L’image d’une marque s’acquiert sur la durée et se ternit très rapidement en cas de crise. Un directeur de la communication, quel que soit son secteur d’activité, doit se préparer au pire afin de préserver cette image. Pour Pierre Auberger, Directeur de la communication du groupe Bouygues, « Il est indispensable de prévoir l’imprévisible, de travailler en amont sur l’éventualité de toute crise. C’est-à-dire évaluer les risques de crises, leurs probabilités d’occurrence, leurs impacts éventuels sur la réputation de la société, rassembler les éléments de langage adaptés à tel ou tel scénario, et finalement établir une cartographie de l’ensemble. » Une démarche qui a peut être fait défaut à certains acteurs de la pharma, restés « sans voix » lorsque leurs produits ont été mis en cause. « Le syndrome de la chaise vide peut avoir des conséquences extrêmement graves en matière de communication, premièrement parce qu’il laisse la place aux seuls détracteurs » remarque Pierre Auberger. Malgré les nombreuses initiatives de communication du LEEM, les entreprises du médicament ont plusieurs fois perdu la main sur leurs messages. Le patient, l’internaute, le citoyen, le quidam… se sont emparés à leur place des débats liés à leurs médicaments, là où une certaine empathie était attendue. « On peut imaginer combien la dimension affective, sur des sujets qui touchent à la vie humaine, accentue l’inquiétude du grand public. Empathie et compassion sincère vis-à-vis des victimes sont indispensables » ajoute Pierre Auberger.

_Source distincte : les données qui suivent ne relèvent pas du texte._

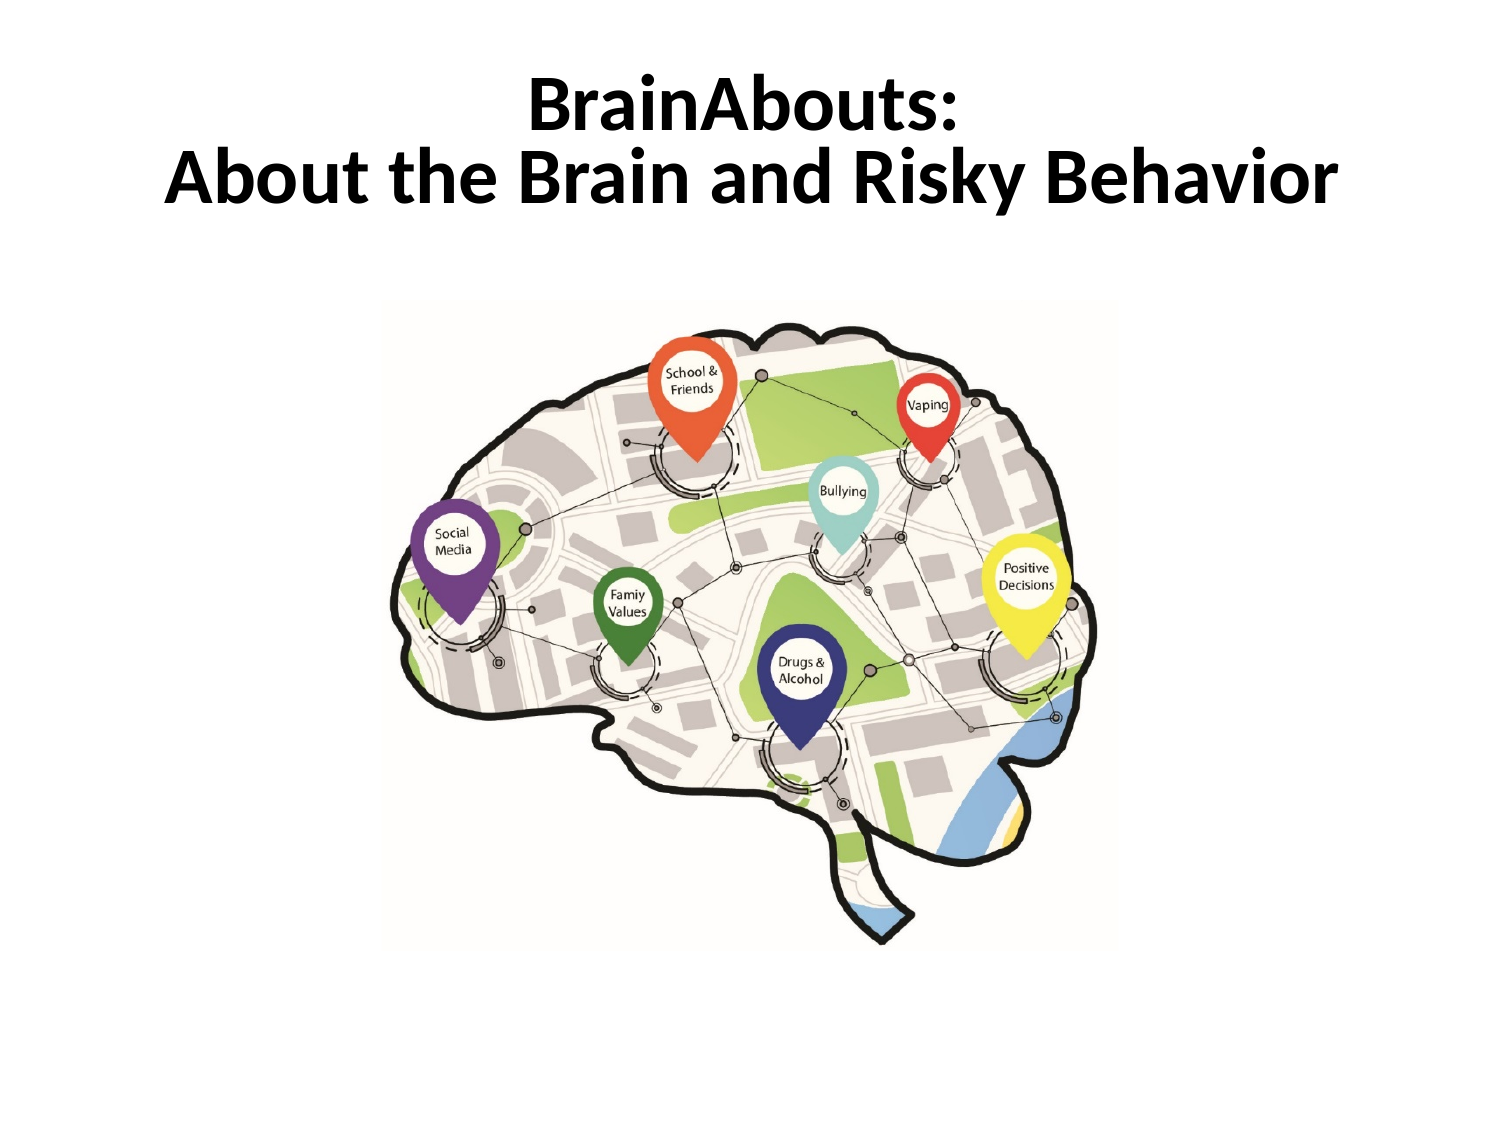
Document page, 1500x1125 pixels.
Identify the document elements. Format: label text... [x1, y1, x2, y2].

picture [381, 299, 1119, 951]
text_box BrainAbouts: About the Brain and Risky Behavior [3, 62, 1500, 225]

Une communication produit en crise

En plus des conséquences directes de ces événements en termes d’image, l’industrie pharmaceutique vit arriver en décembre 2011 (loi du 29 déc) le durcissement des règles de communication sur les médicaments. Punition injuste pour certains : toute publicité sur un médicament auprès des professionnels de santé doit désormais recevoir l’aval de l’agence nationale de sécurité du médicament et des produits de santé. Elle reçoit alors un « visa de publicité » valable pendant un temps limité. Une mesure de contrôle a priori qui aura notamment pour répercussion une réduction en volume des publicités sur les médicaments. Est-ce à dire que la communication sur les produits de santé est en voie d’extinction ? En mutation vraisemblablement, tandis que les entreprises du médicament apprennent à communiquer de façon plus responsable, et autrement que sur les seuls bénéfices de leurs molécules.

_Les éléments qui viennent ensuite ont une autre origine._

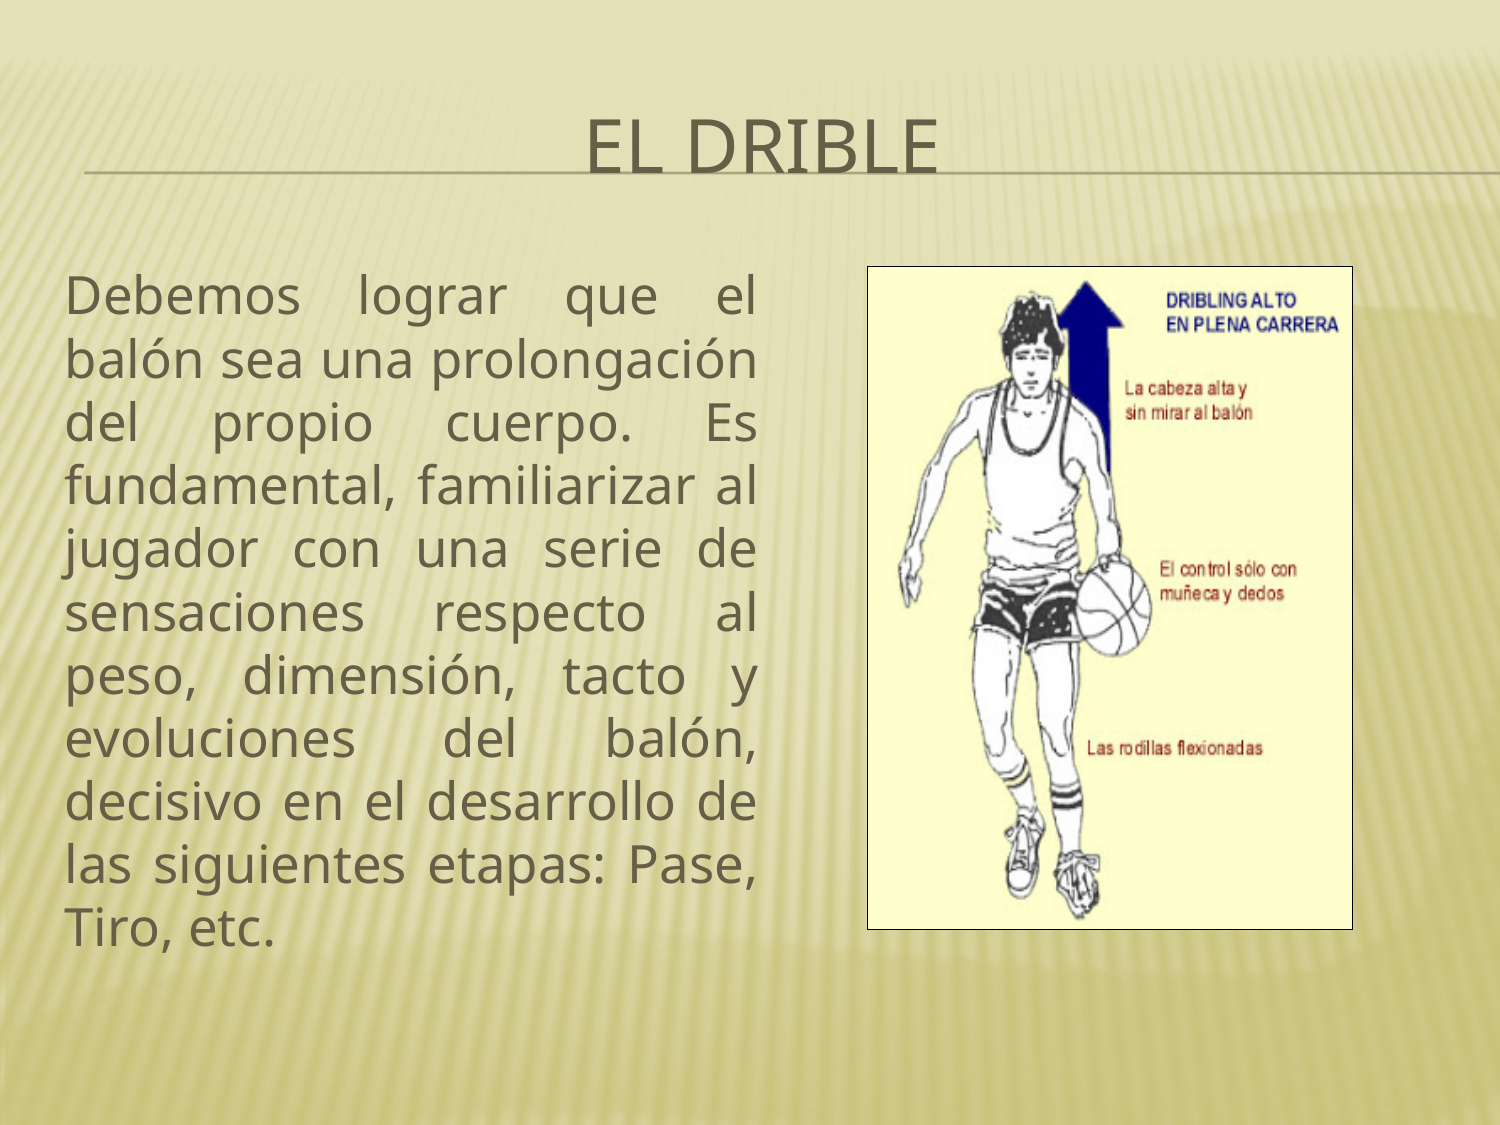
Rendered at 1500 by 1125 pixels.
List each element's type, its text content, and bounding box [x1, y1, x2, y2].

list Debemos lograr que el balón sea una prolongación del propio cuerpo. Es fundamental, familiarizar al jugador con una serie de sensaciones respecto al peso, dimensión, tacto y evoluciones del balón, decisivo en el desarrollo de las siguientes etapas: Pase, Tiro, etc. [50, 254, 774, 998]
title El drible [50, 75, 1475, 213]
picture [867, 266, 1353, 929]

Vers un engagement moderne

Il est peut être temps de montrer au monde que les politiques de responsabilité sociétale des entreprises du médicament prennent leur place. Mais sans pour autant renier le marketing produit, précise Pierre Auberger : « le marketing produit devrait logiquement garder une place capitale pour promouvoir les bénéfices apportés aux clients. A côté de cela, le marketing – RSE devrait pouvoir se développer comme dans d’autre secteurs d’activité ».

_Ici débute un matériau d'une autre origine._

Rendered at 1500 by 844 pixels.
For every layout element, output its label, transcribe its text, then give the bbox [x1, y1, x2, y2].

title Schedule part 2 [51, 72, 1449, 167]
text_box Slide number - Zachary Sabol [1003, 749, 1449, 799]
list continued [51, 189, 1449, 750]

L’industrie du médicament doit faire un effort de pédagogie, montrer qu’elle agit concrètement pour l’efficience du système de santé – défi au moins aussi urgent que de développer des molécules efficaces. « A titre d’exemple, chez Bouygues, nous avons profondément transformé le modèle économique de nos activités de BTP et d’immobilier en passant à la «construction durable » en réalisant des bâtiments basse consommation d’énergie et des immeubles à énergie positive, qui produisent plus d’énergie qu’ils n’en consomment. En créant des éco-quartiers, dans le respect de la biodiversité, et redistribuant l’énergie, nous visons une conduite exemplaire sur le plan environnemental et sociétal, et un modèle où chacun peut se loger. », poursuit Pierre Auberger. De la même manière, dans un système de santé fragile, où existent une pénurie de soignants et une inégalité d’accès aux soins, les entreprises du médicament devraient valoriser leurs actions exemplaires. Soutenir les associations de patients, innover en matière de formation des équipes soignantes, favoriser l’accès aux soins…. « Attention au « green washing », termine Pierre Auberger, la communication de l’entreprise doit s’appuyer sur une politique RSE sincère et sérieuse afin d’être crédible et écoutée. Dans le cas contraire, la communication aurait des conséquences négatives voire dramatiques sur son image de marque» Clarifier sa communication produit pour mieux s’engager à travers les causes sociétales.